# LISTING:
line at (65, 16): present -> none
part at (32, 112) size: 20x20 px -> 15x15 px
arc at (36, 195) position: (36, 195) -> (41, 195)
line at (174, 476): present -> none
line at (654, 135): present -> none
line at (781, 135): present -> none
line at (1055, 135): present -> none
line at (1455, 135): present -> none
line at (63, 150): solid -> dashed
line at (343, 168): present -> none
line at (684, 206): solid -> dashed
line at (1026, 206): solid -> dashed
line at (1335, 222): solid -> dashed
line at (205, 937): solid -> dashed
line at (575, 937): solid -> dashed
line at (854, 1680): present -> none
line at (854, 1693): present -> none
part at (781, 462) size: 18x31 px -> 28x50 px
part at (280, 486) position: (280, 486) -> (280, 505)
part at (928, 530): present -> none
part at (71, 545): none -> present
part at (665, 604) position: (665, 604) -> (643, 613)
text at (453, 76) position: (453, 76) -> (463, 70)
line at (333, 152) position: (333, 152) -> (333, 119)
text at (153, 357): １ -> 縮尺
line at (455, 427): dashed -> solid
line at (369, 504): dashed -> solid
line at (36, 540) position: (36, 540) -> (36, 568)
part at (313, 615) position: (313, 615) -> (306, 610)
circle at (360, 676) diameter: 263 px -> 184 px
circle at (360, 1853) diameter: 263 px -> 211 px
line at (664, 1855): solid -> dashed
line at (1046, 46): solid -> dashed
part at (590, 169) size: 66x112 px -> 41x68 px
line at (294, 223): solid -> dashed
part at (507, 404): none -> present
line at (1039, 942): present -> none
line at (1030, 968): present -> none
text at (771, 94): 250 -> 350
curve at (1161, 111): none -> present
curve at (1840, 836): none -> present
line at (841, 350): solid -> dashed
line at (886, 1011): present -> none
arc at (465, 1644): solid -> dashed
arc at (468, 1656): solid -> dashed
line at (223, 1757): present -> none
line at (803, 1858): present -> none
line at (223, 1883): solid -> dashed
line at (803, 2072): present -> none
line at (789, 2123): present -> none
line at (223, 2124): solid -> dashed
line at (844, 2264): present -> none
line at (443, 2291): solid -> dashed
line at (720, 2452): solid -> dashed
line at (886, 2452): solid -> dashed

# YOUR TASK:
Reproduce all 55 rows above verbatim, one per line, in their original order, with every coordinate, size and value unchanged.

# OUTPUT BELOW:
line at (65, 16): present -> none
part at (32, 112) size: 20x20 px -> 15x15 px
arc at (36, 195) position: (36, 195) -> (41, 195)
line at (174, 476): present -> none
line at (654, 135): present -> none
line at (781, 135): present -> none
line at (1055, 135): present -> none
line at (1455, 135): present -> none
line at (63, 150): solid -> dashed
line at (343, 168): present -> none
line at (684, 206): solid -> dashed
line at (1026, 206): solid -> dashed
line at (1335, 222): solid -> dashed
line at (205, 937): solid -> dashed
line at (575, 937): solid -> dashed
line at (854, 1680): present -> none
line at (854, 1693): present -> none
part at (781, 462) size: 18x31 px -> 28x50 px
part at (280, 486) position: (280, 486) -> (280, 505)
part at (928, 530): present -> none
part at (71, 545): none -> present
part at (665, 604) position: (665, 604) -> (643, 613)
text at (453, 76) position: (453, 76) -> (463, 70)
line at (333, 152) position: (333, 152) -> (333, 119)
text at (153, 357): １ -> 縮尺
line at (455, 427): dashed -> solid
line at (369, 504): dashed -> solid
line at (36, 540) position: (36, 540) -> (36, 568)
part at (313, 615) position: (313, 615) -> (306, 610)
circle at (360, 676) diameter: 263 px -> 184 px
circle at (360, 1853) diameter: 263 px -> 211 px
line at (664, 1855): solid -> dashed
line at (1046, 46): solid -> dashed
part at (590, 169) size: 66x112 px -> 41x68 px
line at (294, 223): solid -> dashed
part at (507, 404): none -> present
line at (1039, 942): present -> none
line at (1030, 968): present -> none
text at (771, 94): 250 -> 350
curve at (1161, 111): none -> present
curve at (1840, 836): none -> present
line at (841, 350): solid -> dashed
line at (886, 1011): present -> none
arc at (465, 1644): solid -> dashed
arc at (468, 1656): solid -> dashed
line at (223, 1757): present -> none
line at (803, 1858): present -> none
line at (223, 1883): solid -> dashed
line at (803, 2072): present -> none
line at (789, 2123): present -> none
line at (223, 2124): solid -> dashed
line at (844, 2264): present -> none
line at (443, 2291): solid -> dashed
line at (720, 2452): solid -> dashed
line at (886, 2452): solid -> dashed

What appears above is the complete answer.